Änderungen im Schwerbehindertenrecht ab 2017

Erstellt am: 27.01.2017

I. Seit Beginn dieses Jahres gelten Neuerungen im Schwerbehindertenrecht, die durch das Bundesteilhabegesetz (BTHG) in einer ersten Stufe eingeführt worden sind. Nach Art. 2 BTHG gibt es vorab ein Übergangsrecht zum Jahre 2017. Wesentliche Änderungen betreffen u.a. das Recht der Schwerbehindertenvertretungen.

Nach § 96 Abs. 4 S. 2 SGB IX wird der Schwellenwert für die Freistellung der Vertrauensperson von 200 schwerbehinderte Menschen im Betrieb auf 100 gesenkt. Ab 01.01.2018 wird dieser Schwellenwert in § 179 Abs. 4 S. 2 BTHG geregelt sein.   
Nach § 95 Abs. 1 S. 4 SGB IX (§ 178 Abs. 1 S. 4 BTHG ab 2018) sind die Schwellenwerte für die Heranziehung der Stellvertreter nach oben gestaffelt, so dass dann die Vertrauenspersonen  in größeren Betrieben mehr Stellvertreter heranziehen können als die bislang möglichen zwei.
Nach §  96 Abs. 4 SGB IX entfällt die Einschränkung, wonach ein Stellvertreter nur bei ständiger Heranziehung, häufiger Vertretung der Vertrauensperson auf längere Zeit oder absehbarem Nachrücken in das Amt einen Anspruch auf Fortbildung hat.
Nach § 96 Abs. 8 S.3 SGB IX (§ 179 Abs. 8 BTHG ab 2018) übernimmt der Arbeitgeber auch die Kosten einer Bürokraft für die Schwerbehindertenvertretung in erforderlichem Umfang.
Nach § 95 Abs. 2 S.3 (neu) SGB IX ist die Kündigung eines schwerbehinderten Menschen, die der Arbeitgeber ohne eine Beteiligung der Schwerbehindertenvertretung ausspricht, unwirksam. Früher konnte die Entscheidung ausgesetzt und die Beteiligung innerhalb von sieben Tagen nachgeholt werden;  sodann war endgültig zu entscheiden.
Nach § 94 Abs. 8 SGB IX (§ 177 Abs. 8 BTHG ab 2018) gilt ein Übergangsmandat bei Betriebsübergang für die Schwerbehindertenvertretung in der gewerblichen Wirtschaft, wie es für den Betriebsrat in § 21 a BetrVG geregelt ist.

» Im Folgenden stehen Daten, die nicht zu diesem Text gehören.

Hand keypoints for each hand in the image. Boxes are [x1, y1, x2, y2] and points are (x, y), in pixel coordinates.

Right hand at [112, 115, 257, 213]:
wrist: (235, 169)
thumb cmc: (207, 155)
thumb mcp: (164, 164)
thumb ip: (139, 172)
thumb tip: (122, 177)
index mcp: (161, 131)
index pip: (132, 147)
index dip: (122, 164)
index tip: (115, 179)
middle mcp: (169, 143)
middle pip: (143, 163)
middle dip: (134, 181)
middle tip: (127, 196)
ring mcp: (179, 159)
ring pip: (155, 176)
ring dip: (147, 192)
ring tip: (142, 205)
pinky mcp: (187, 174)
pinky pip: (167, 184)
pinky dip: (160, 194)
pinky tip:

II. Das Neunte Buch Sozialgesetzbuch ( SGB IX ) tritt am 1.1.2018 außer Kraft. An seine Stelle treten dann Art. 1 Teil 1 und 3  des BTHG als neu gefasstes SGB IX. Art. 1 Teil 2 des BTHG    (Eingliederungshilferecht) tritt im wesentlichen erst am 1.1.2020 in Kraft.